Google recently launched Buzz which some see as an attempt to feature in the global social network scene currently dominated by Facebook, Linkedin, Twitter and a host of others. That’s prompted the debate some have been having about the pace social networks are gathering in their relevance to our increasingly digital lives. A survey released this January by the Pew Internet and American Life Project found that more than one-third of all Americans now have profiles on social-networking sites like Facebook, Twitter, and LinkedIn, up from just 8 percent in 2005. And it’s not primarily children or teenagers either: The average LinkedIn user is 40 years old; most Twitter users are now 35 and older; and people from 35 to 54 now represent the biggest group of users on Facebook. You can bet that except for some slight cultural and regional skews, the numbers globally are not too far off from the American profile.
Given what may be an impending social networks battle, it’s worth taking a quick look at these social networks and the niche areas each seems to have carved for itself prior to the recent arrival of Buzz. With more than 400 million users, Facebook is the 600 pound Gorilla that is by far the world’s largest social network; Twitter by contrast has only 18 million or so. As of February this year, LinkedIn had more than 60 million registered users, spanning more than 200 countries and territories worldwide. Google’s Gmail’s (the Buzz platform) monthly users numbered around 146 million as of July last year when it was upgraded from beta status.

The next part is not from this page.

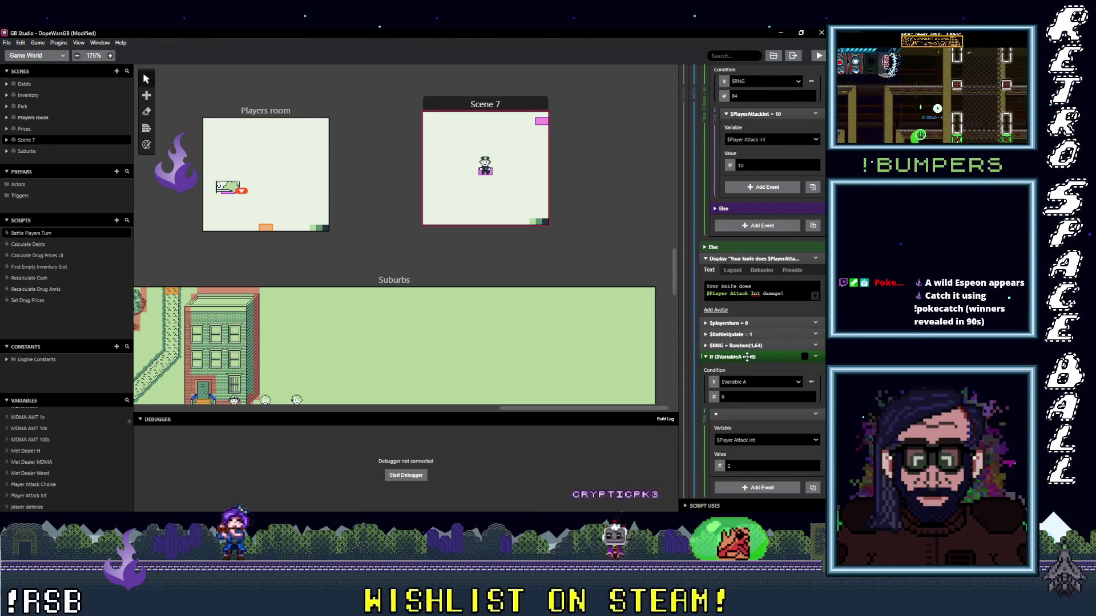
scroll(756, 359, down, 1)
click(728, 420)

Facebook is a great way to reconnect with old friends, stay in touch with colleagues and can be useful for getting the word out for building a community around new ideas and business ventures. Twitter is a micro-blogging site that lets you send out 140-character messages called “tweets” to a network of people who have opted to “follow” you, as well as to follow the updates of anyone in your network. People use Twitter to send short bits of useful information, such as business tips or links to interesting articles, to help build their visibility and make new contacts. Linkedin allows registered users to maintain a list of contact details of people they know and trust in business. The people in the list are called Connections. Users can invite anyone (whether a site user or not) to become a connection. So far, reminiscent of Microsoft’s initial attempt at internet dominance, Google has failed to penetrate the social network space as its original stab Orkut only really took off in Brazil and India and its second attempt Wave was seen to be too abstract to get any traction. Buzz is the latest answer designed to undermine Twitter and Facebook by leveraging its Gmail user base.
If you aren’t using social-media sites to interact with remote friends, glean new ideas or tap into career and business opportunities you are missing a trick. The access you get to people via Facebook, LinkedIn, Twitter and now Buzz is just not available any other way. If you are serious about gaining advantage in the digital world, social networks are no longer optional. LinkedIn for example profiles more than 360,000 businesses and organizations which can be used to gather invaluable intelligence on job openings and opportunities. Twitter offers an opportunity to provide followers with messages that are truly useful (or at least entertaining), so that they’re of value to them. The generally accepted wisdom is that social-network sites can become a time trap, so you need to plan the time you invest in them each week. However when used properly, social networking is one of today’s most cost-effective ways of building professional reputations, finding job opportunities and staying up-to-date with the latest industry news.
Bottom-line, social networking is all about quickly finding people! Especially that wonderful group of people who just might help you succeed in whatever it is you are aiming for.